What are Skip Newberry’s lessons learned from a regional approach to open data and civic apps? Newberry, who serves as economic development policy adviser to Portland, Ore. mayor Sam Adams, offered practical insights that other cities can apply to their own open data initiatives during his Ignite Gov talk at the Government Open Source Conference (GOSCON).

“In the near future, collaboration among different jurisdictions in standardizing data across local, county, state, and international boundaries will pose significant challenges,” said Newberry. “I do not think these are insurmountable.”

His talk, embedded below, focused on the open data and app design contest in the Portland area called Civic Apps.

Newberry is well placed to speak to the progress of Portland’s initiatives involving software and digital media. Last year, he helped to draft an open source procurement and open data policy that was subsequently adopted by the Portland City Council.

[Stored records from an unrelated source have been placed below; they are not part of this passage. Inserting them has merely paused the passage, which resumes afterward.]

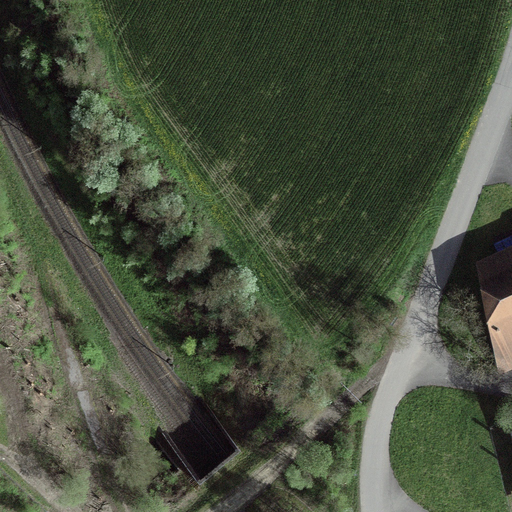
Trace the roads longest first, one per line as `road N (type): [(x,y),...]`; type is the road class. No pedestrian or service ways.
road 1 (unclassified): [(376,511),(375,438),(386,400),(511,56)]
road 2 (track): [(0,165),(32,235),(62,343),(126,511)]
road 3 (track): [(221,511),(403,349)]
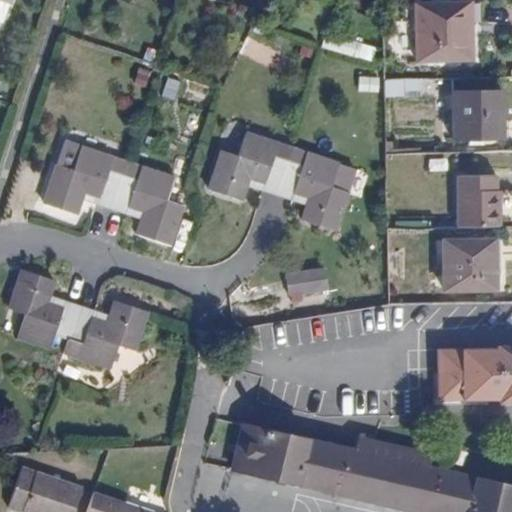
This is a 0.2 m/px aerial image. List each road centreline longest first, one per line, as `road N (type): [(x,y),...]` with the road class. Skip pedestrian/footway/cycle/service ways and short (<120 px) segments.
road 1 (residential): [(185,511),(211,351),(203,282)]
road 2 (residential): [(203,282),(38,238),(0,243)]
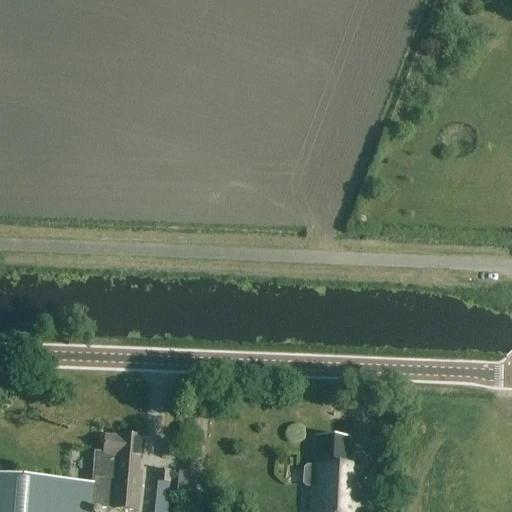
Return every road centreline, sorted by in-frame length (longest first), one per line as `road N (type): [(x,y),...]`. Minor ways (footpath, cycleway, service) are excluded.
road 1 (tertiary): [(511,373),(0,353)]
road 2 (unclassified): [(511,265),(0,246)]
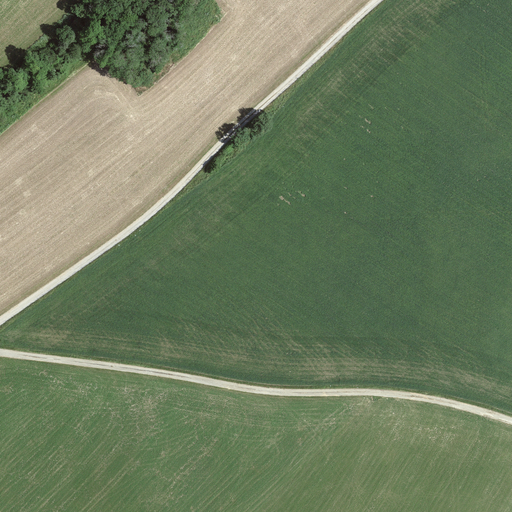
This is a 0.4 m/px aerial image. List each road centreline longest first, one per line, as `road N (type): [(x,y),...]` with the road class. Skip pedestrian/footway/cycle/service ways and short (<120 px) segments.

Open government and civic innovation were on display at an awards ceremony the day after Newberry spoke. Among the winners of the second round of Civic Apps awards, Loqi.me stood out for its potential for broader use in crisis or disaster response around the country or world.

Will open data initiatives in Portland lead to more economic activity and improve the life of citizens? Mayor Adams believes so. “In Portland, like I think most cities, when people are armed with knowledge, they make wiser choices,” Adams said in an interview at the awards ceremony. He pointed toward PDX Bus as an example of innovation that helps citizens better navigate the city.

“We are seeing folks that are sole proprietorships hire folks to help them build their business, their app business, their online business with our data sets,” Adams said. “For us, data has always been there, in some cases for decades. Putting it to use for the public and helping people make money while they do it — we intend to be the open source capitol of the nation — and this is one contribution we can make, with our data sets.”